The most common criticism I have seen of the Women’s March is that participants should “do something” instead of organizing in the streets. I think separating protest from other forms of civic engagement is a mistake. The two aren’t mutually exclusive, and one can engage in protest as well as other avenues of activism. Moreover, showing up to march is “doing something.” Physically standing in solidarity with others and marching for an issue is one of the oldest and most sacred political acts in our country to date. Besides, if anyone should understand the importance of showing up, it’s Trump and his Press Secretary, who had plenty of things to talk about this weekend but kept landing on the subject of crowds. If the size of a celebratory inaugural audience is important enough to warrant so much attention from the White House, the size of a dissenting audience is important too.

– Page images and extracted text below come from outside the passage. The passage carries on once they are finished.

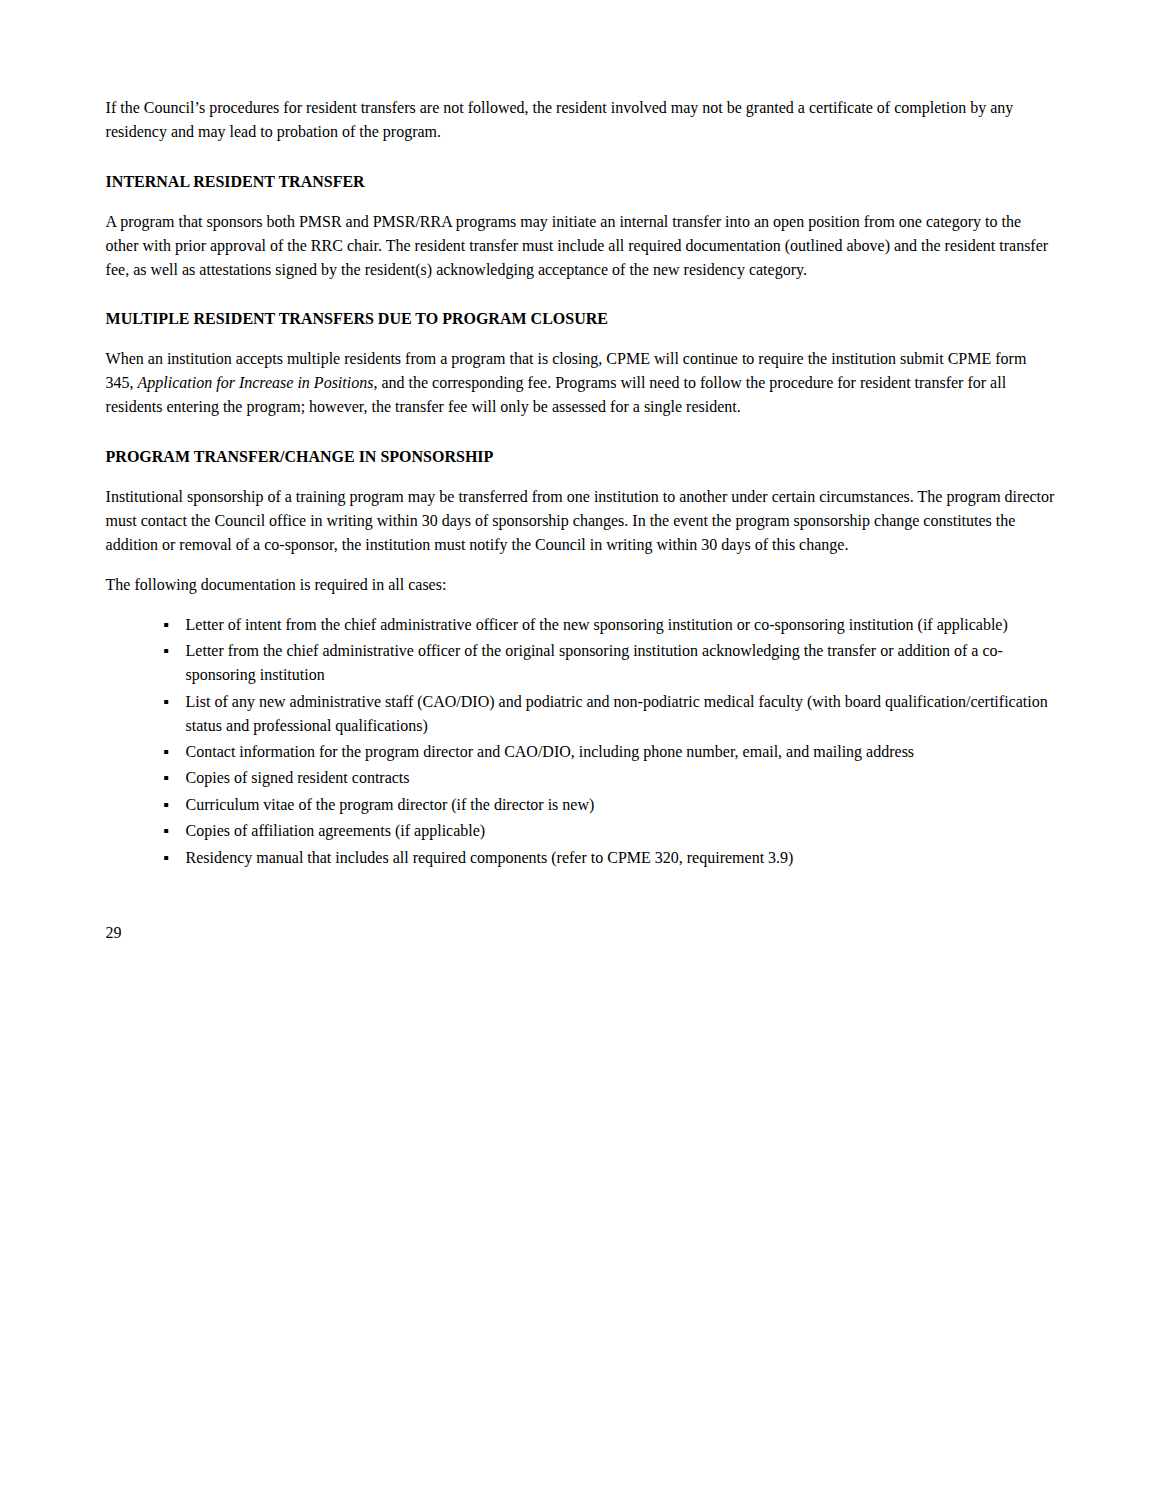If the Council’s procedures for resident transfers are not followed, the resident involved may not be granted a certificate of completion by any residency and may lead to probation of the program.
Internal Resident Transfer
A program that sponsors both PMSR and PMSR/RRA programs may initiate an internal transfer into an open position from one category to the other with prior approval of the RRC chair. The resident transfer must include all required documentation (outlined above) and the resident transfer fee, as well as attestations signed by the resident(s) acknowledging acceptance of the new residency category.
Multiple Resident Transfers Due to Program Closure
When an institution accepts multiple residents from a program that is closing, CPME will continue to require the institution submit CPME form 345, Application for Increase in Positions, and the corresponding fee. Programs will need to follow the procedure for resident transfer for all residents entering the program; however, the transfer fee will only be assessed for a single resident.
Program Transfer/Change in Sponsorship
Institutional sponsorship of a training program may be transferred from one institution to another under certain circumstances. The program director must contact the Council office in writing within 30 days of sponsorship changes. In the event the program sponsorship change constitutes the addition or removal of a co-sponsor, the institution must notify the Council in writing within 30 days of this change.
The following documentation is required in all cases:
Letter of intent from the chief administrative officer of the new sponsoring institution or co-sponsoring institution (if applicable)
Letter from the chief administrative officer of the original sponsoring institution acknowledging the transfer or addition of a co-sponsoring institution
List of any new administrative staff (CAO/DIO) and podiatric and non-podiatric medical faculty (with board qualification/certification status and professional qualifications)
Contact information for the program director and CAO/DIO, including phone number, email, and mailing address
Copies of signed resident contracts
Curriculum vitae of the program director (if the director is new)
Copies of affiliation agreements (if applicable)
Residency manual that includes all required components (refer to CPME 320, requirement 3.9)
29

Then there are those who question the effectiveness of protests more generally, which is not a new or original criticism. But if anyone knows about how long and complicated the gap between political activism and actual results is, it’s those who are out there protesting. Most people who participated in the demonstrations hold a pretty realistic understanding of what a protest can and cannot accomplish in the short-term. And still, despite that gap between action and change, millions of people showed up, which will be good in the long-run if history repeats itself. The response to the AIDS crisis, the Civil Rights Movement, the Anti-Apartheid Movement and the movement for peace during the Vietnam War were all undoubtedly shaped by domestic public opinion, which was informed in large part by protest.
As of Jan. 20, Donald Trump is our new president whether we like it or not. But we are his new constituents and he works for all of us now — Republicans, Democrats, Independents and the apolitical. The women’s march wasn’t an attempt to impeach or threaten Trump, but rather a chance to show him how many people to whom he has to show respect if he has any hope of unifying this deeply divided country. Any close presidential race guarantees that about half the voters don’t vote for the winner, meaning that most presidents have to work towards unification when they take office. The peaceful transition of power is one of the most important practices in our democracy, but so is reassurance from each new president — to all people — that he or she will work for everyone. The march fits into this equation by providing Trump (and the world) with a visual of just how much work he has to do. Fundamentally, the march was about equality; it’s that simple. Those who were deeply offended or angered by it may not have been paying close enough attention.
I couldn’t make it to the march on Washington, D.C., so I attended one of the sister marches abroad. I expected a few hundred women to show, and was met by an estimated 100,000. Women, men, and children in London marched for the rights of women in the U.S., themselves, and the next generation. The world is watching, but it is also participating — on behalf of those within the U.S., and the billions of other people who live in countries that are impacted by our political and economic policies. On Sunday, the organization behind the Women’s March posted a quote, reminding everyone that, “It’s a marathon, not a sprint.” That said, I have a feeling that the demonstrations on Jan. 21 were just a good stretch.